Friday, 24 October 2008

Just when you reach the point.....

of despair.

This was the sentence I intended to begin this blog with, for a very good reason. You know when you read the papers and watch the news on telly, and then you chat with your neighbour or with a colleague, and all you get is despair and despondency?

You reach a point when you ask yourself "is there any goodness left?".

Just in case you had reached that point, I'm here to tell you that "YES", there is.

Yesterday morning, She With The Short Fat Hairy Legs dragged me off to Sheffield with her, to Crystal Peaks shopping centre to be precise. It isn't the biggest centre in the country, but it is a fair size and therefore presents to me a far greater walking challenge than I could accept. Therefore, my little shopping buggy, electric go-cart, dune buggy, speed machine - call it what you will, was broken apart and loaded into the boot of the car.

On arrival, the dune buggy was reassembled ready for my use. Now, I have a bright yellow coat with reflective stripes for use with the buggy. This serves many purposes; it makes me a highly visible object to other street users, it keeps the rain and the wind out and it has fairly large pockets.

I donned my coat, carefully making sure that my little shoulder-hung card/phone wallet was safely tucked away, and orf we went, into the Shopping Centre, firstly to find Her Dad and sisters at the little cafe where we were to have a little brekky and a natter.
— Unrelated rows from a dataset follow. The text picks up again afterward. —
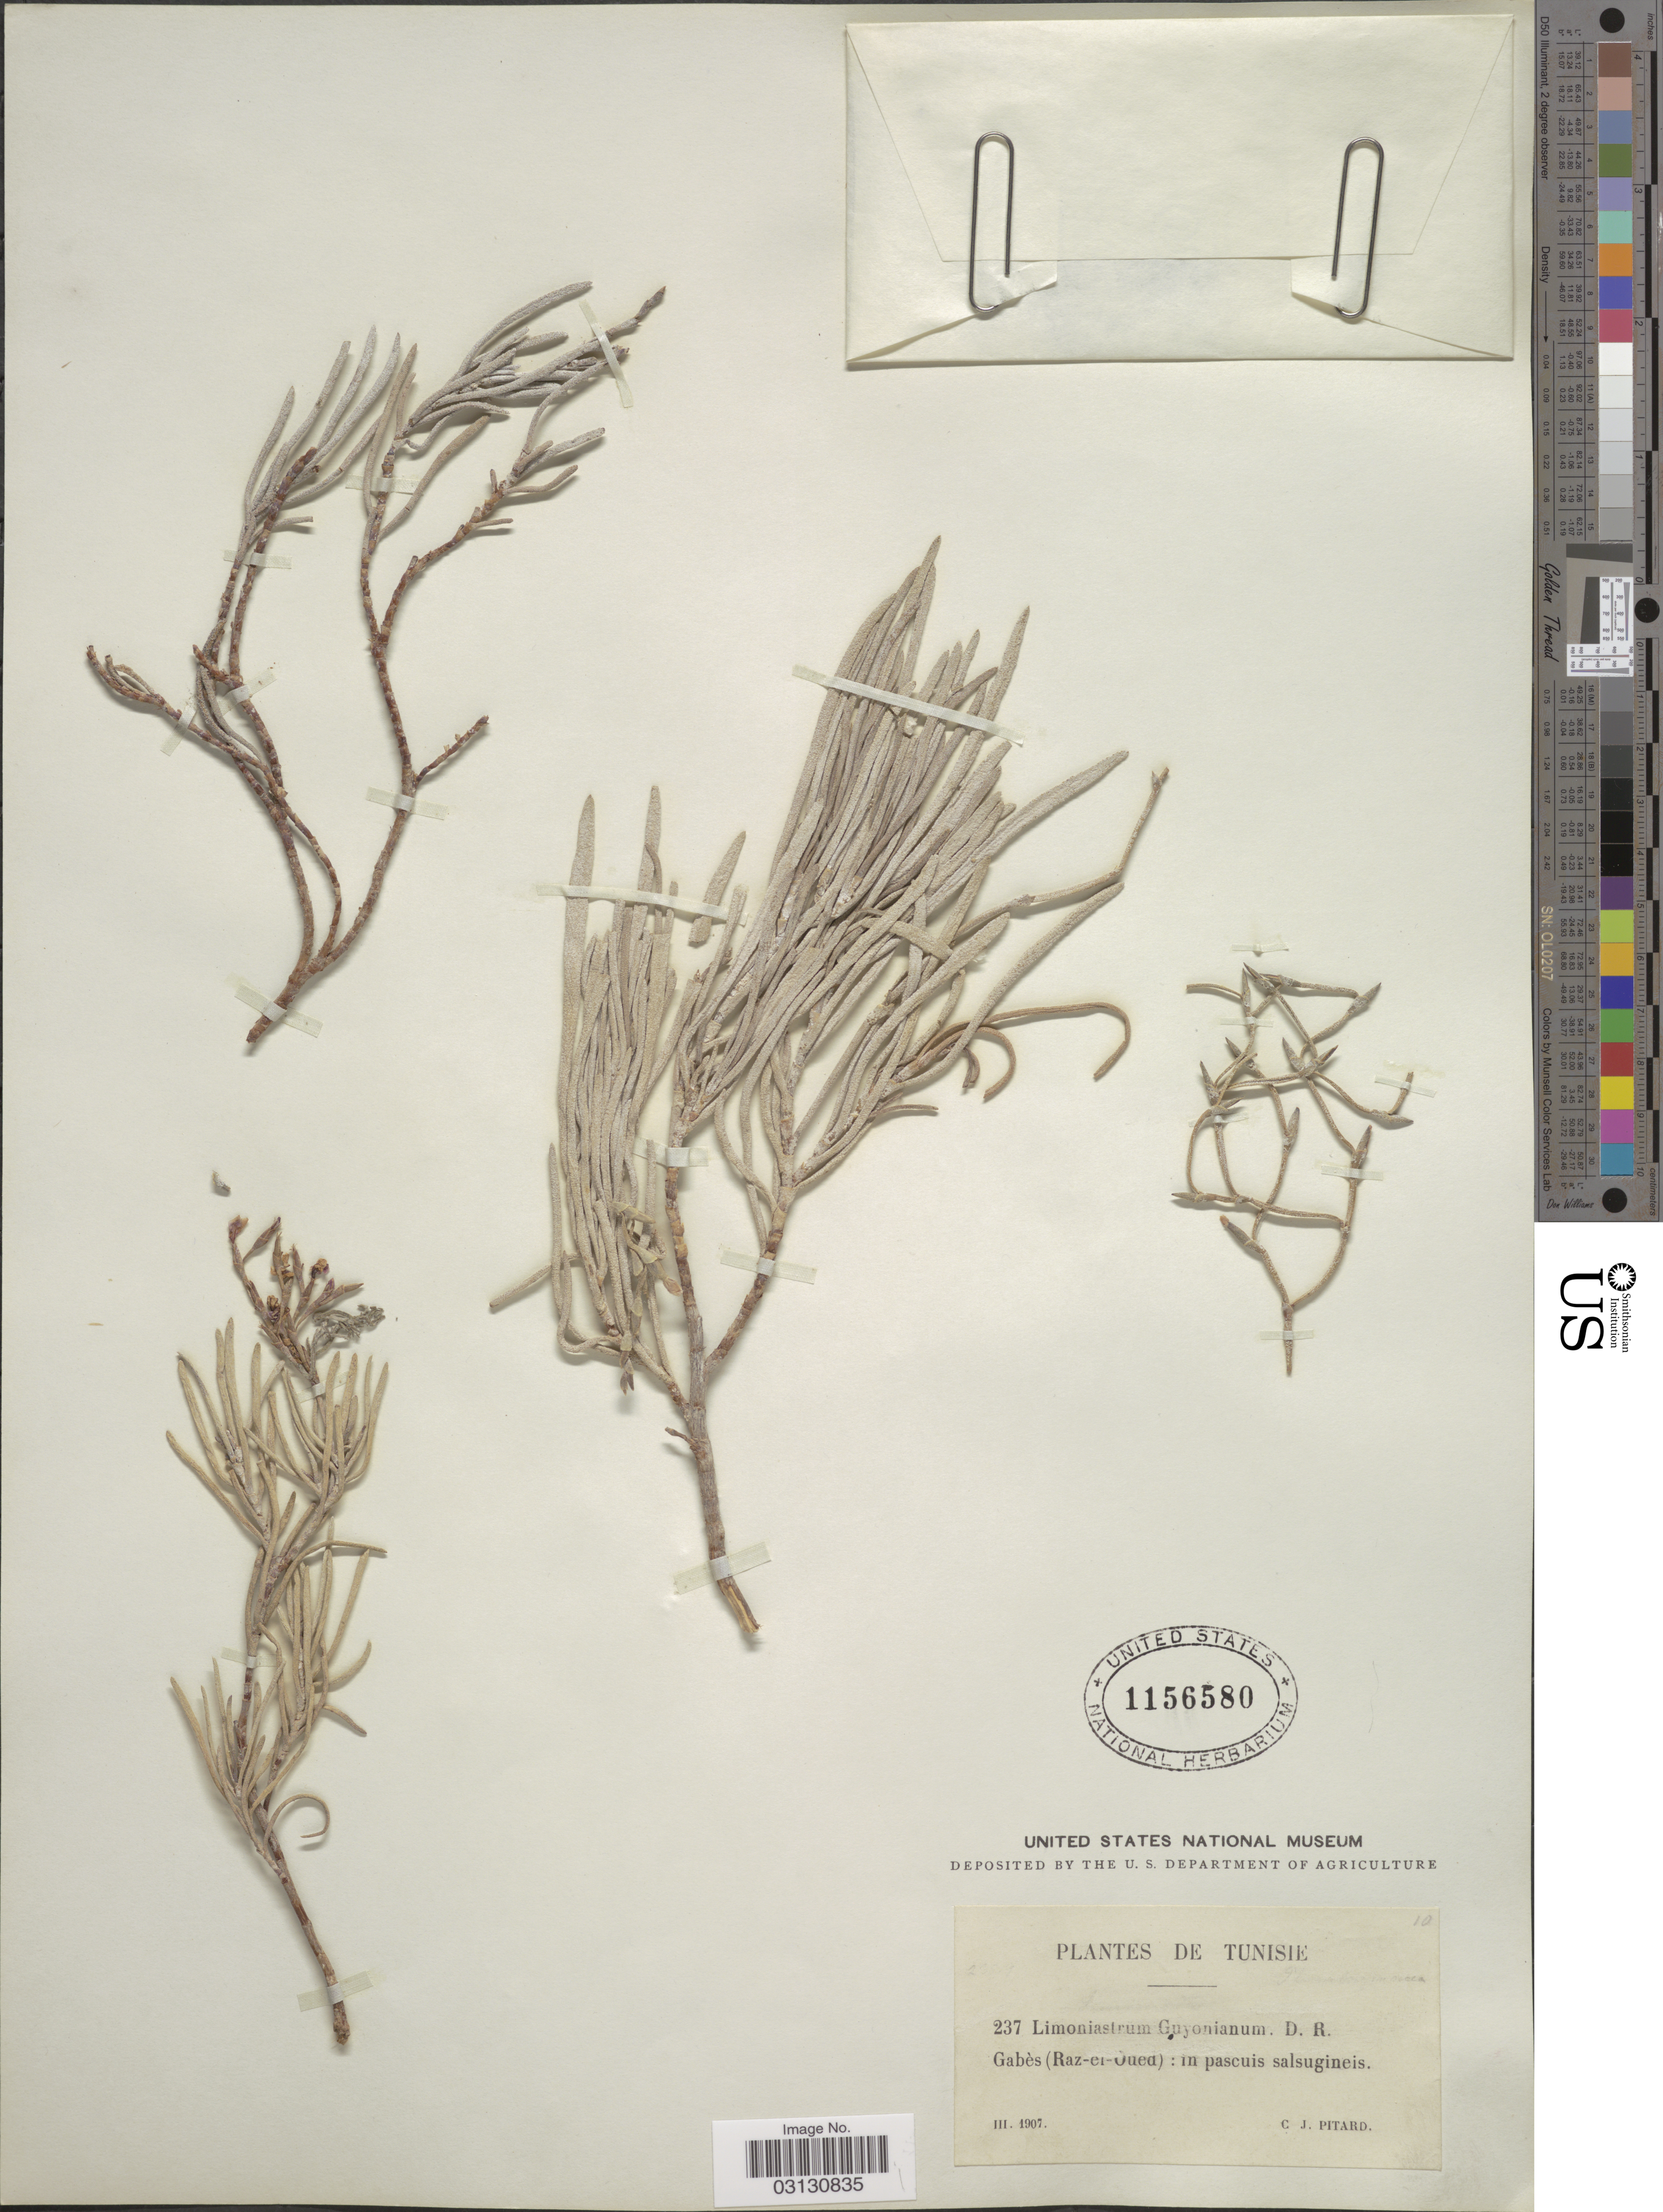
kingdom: Plantae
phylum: Tracheophyta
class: Magnoliopsida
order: Caryophyllales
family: Plumbaginaceae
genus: Limoniastrum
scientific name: Limoniastrum guyonianum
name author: Durieu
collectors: C. Pitard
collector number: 237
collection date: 1907-03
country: Tunisia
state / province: Gabès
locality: Tunisie, (Raz-el-Oued): in pascuis salsugineis.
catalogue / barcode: US 1156580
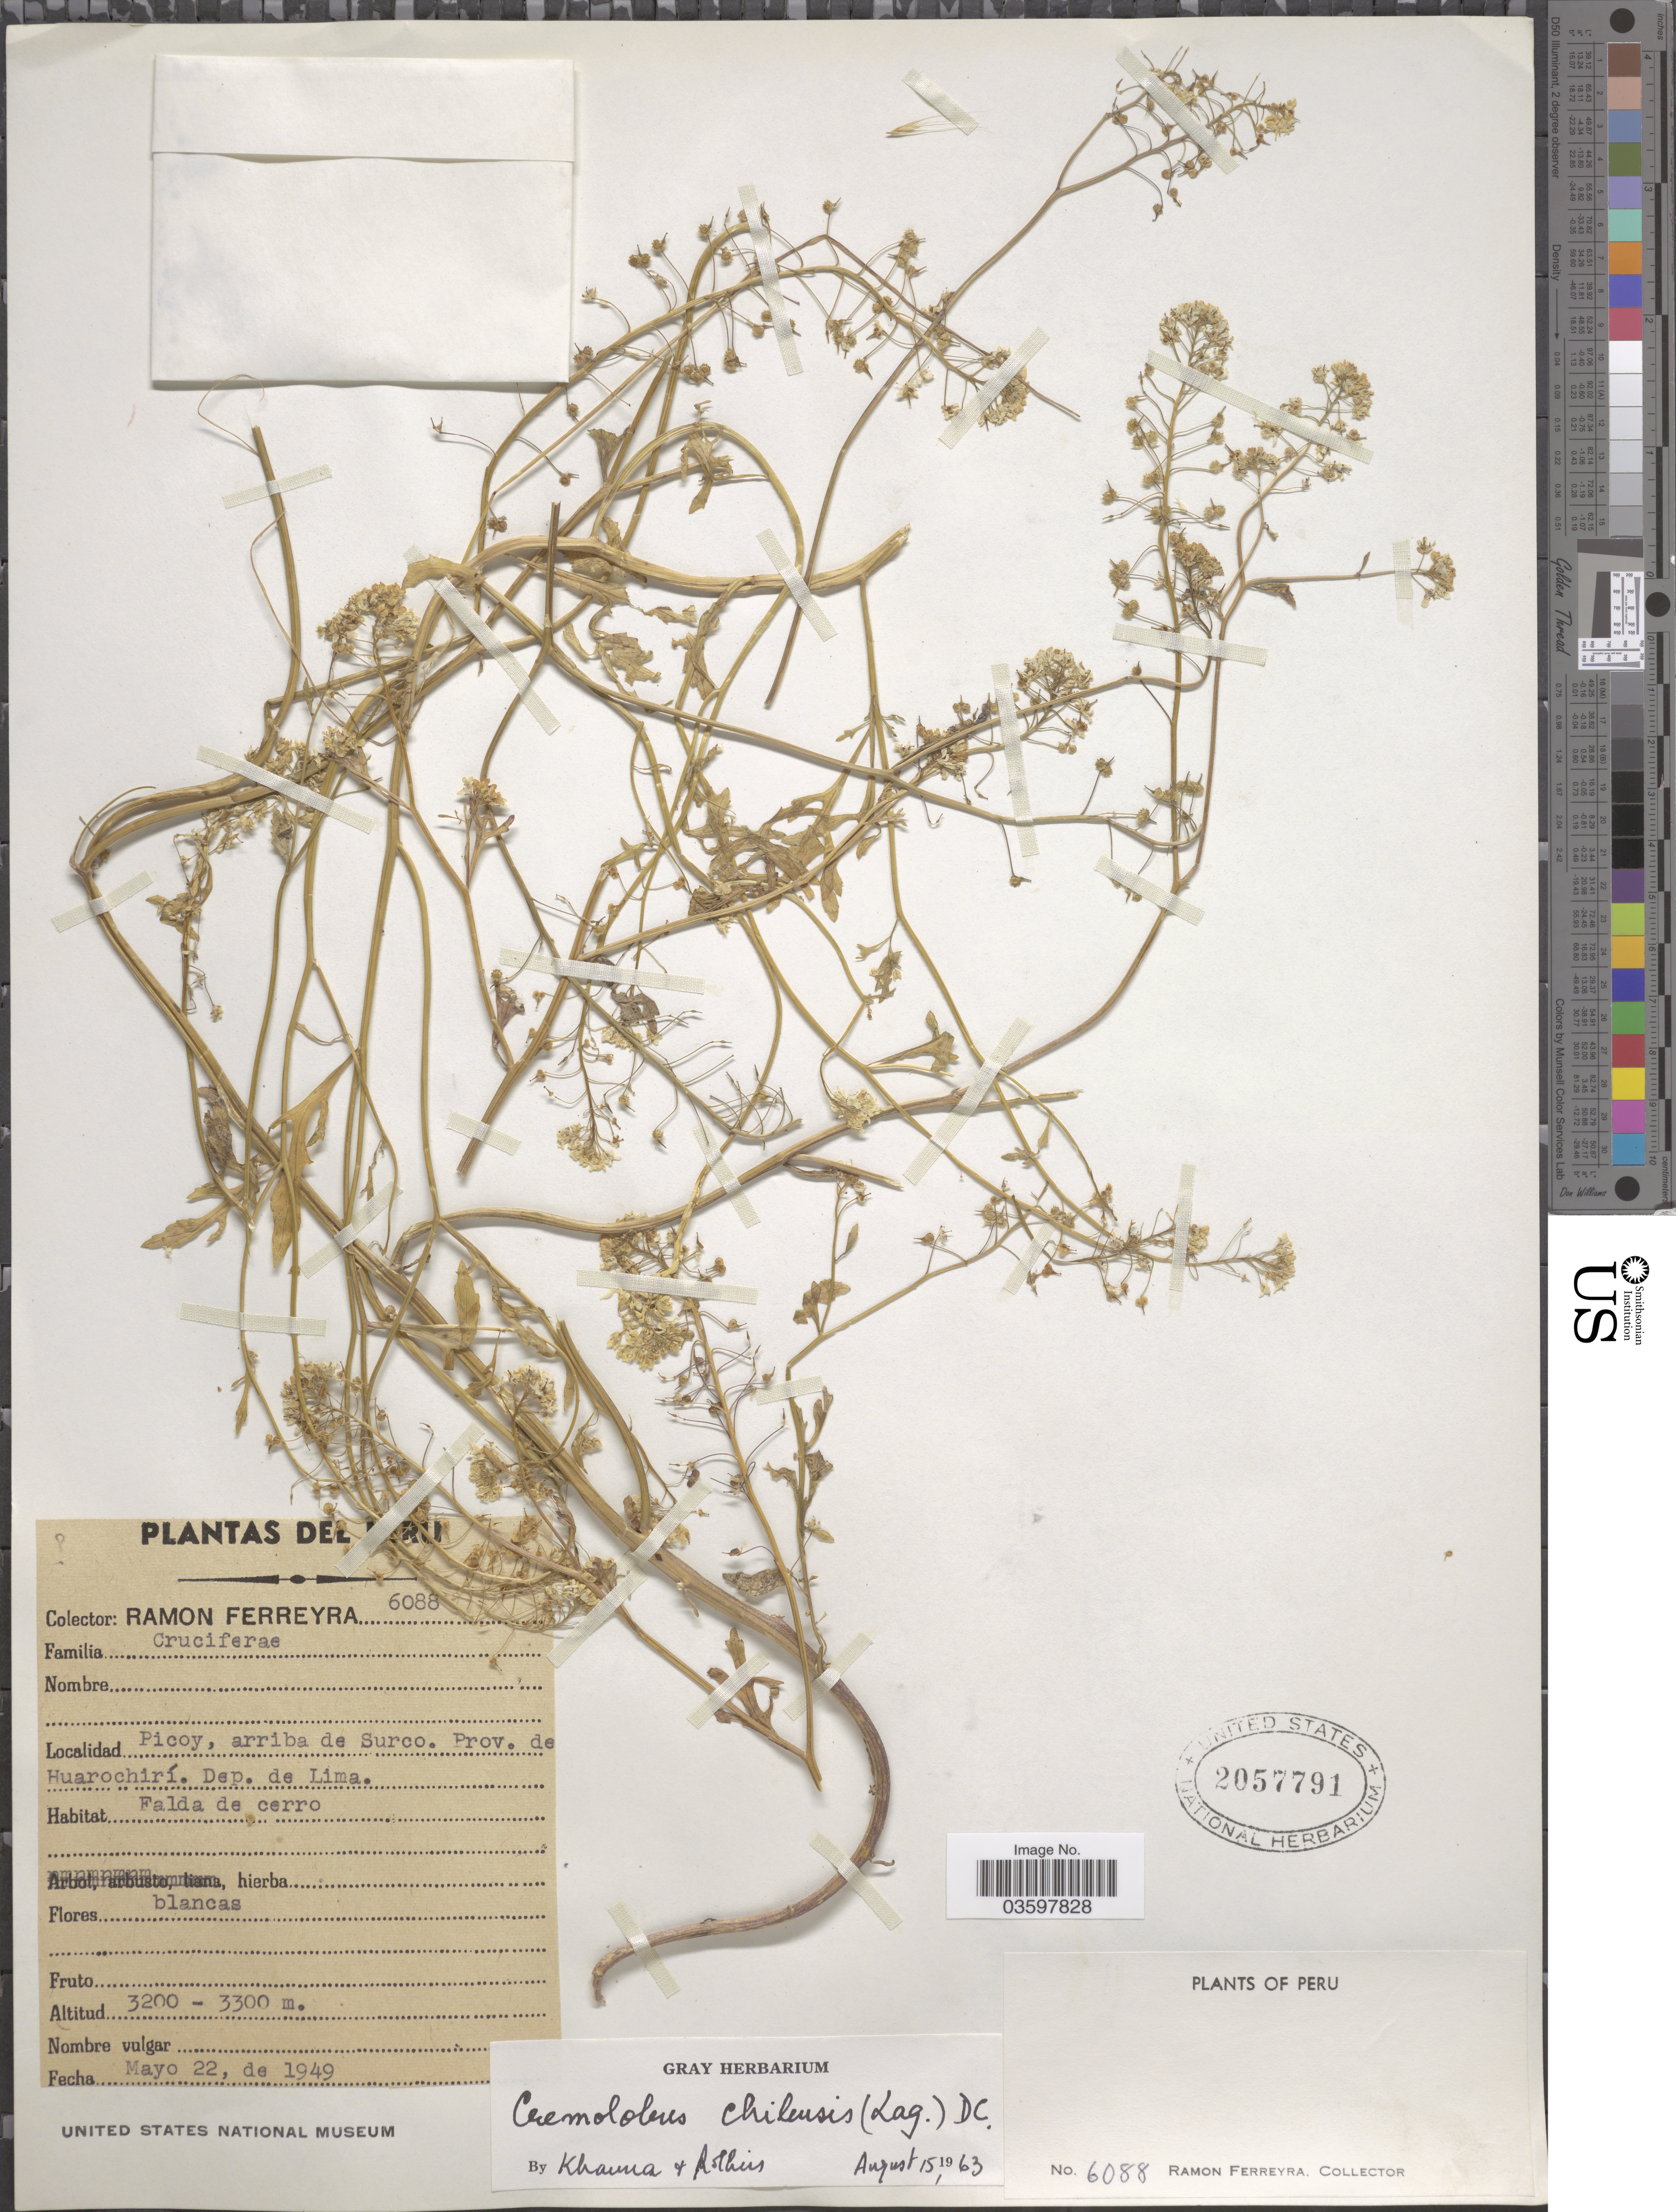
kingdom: Plantae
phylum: Tracheophyta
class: Magnoliopsida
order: Brassicales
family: Brassicaceae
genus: Cremolobus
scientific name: Cremolobus chilensis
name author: (Lag.) DC.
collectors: R. A. Ferreyra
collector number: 6088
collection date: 1949-05-22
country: Peru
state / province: Lima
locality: Picoy, arriba de Surco. Prov. de Huarochirí. Dep. de Lima.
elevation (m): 3200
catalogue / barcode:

After that, She went shopping - here there and everywhere, the end resuly being that my little dune buggy was loadede with bags hung from the handlebars, in the basket, on the platform and so on. I must have looked a rare sight, me in the yellow and white reflective striped jacket and all those coloured carrier bags.

We were on our last run, with one call to make before our exit and were headed for the Sky tv gondola where they were flogging their services. I thought they might be able to answer a question I had.

Anyway, there we were, me running slowly since the buggy will run faster than She walks, whereas when I'm afoot, She is the faster of the two. We were almost where we wanted to be when I felt a tap on my left shoulder. I turned my head, expecting to see one of my sisters-in-law, but no, no sight of them, so I carried on.

It was a gentleman who came up behind me who had tapped me, to tell me that I was about to lose something on the floor. Sure enough, trailing on the tiled floor, was my card/phone wallet, held tenuously by its thin strap.

Picking it, I could see the strands of thread where the strap had come away from the wallet proper and it was only the pressure of the big jacket now holding the other end inside its folds.

I called 'thank you very much' to the gentleman, but all I could see was a departing back amongst many, disappearing into the maze of the market. Since the man had come up from behind and had carried on walking as I tended to the recovery of the item, I didn't get to see who he was and could not recognise him again.

Thank you Sir, whoever you are, you've given me cause to hope that the goodness left in the world is still there, waiting for an opportunity to show itself.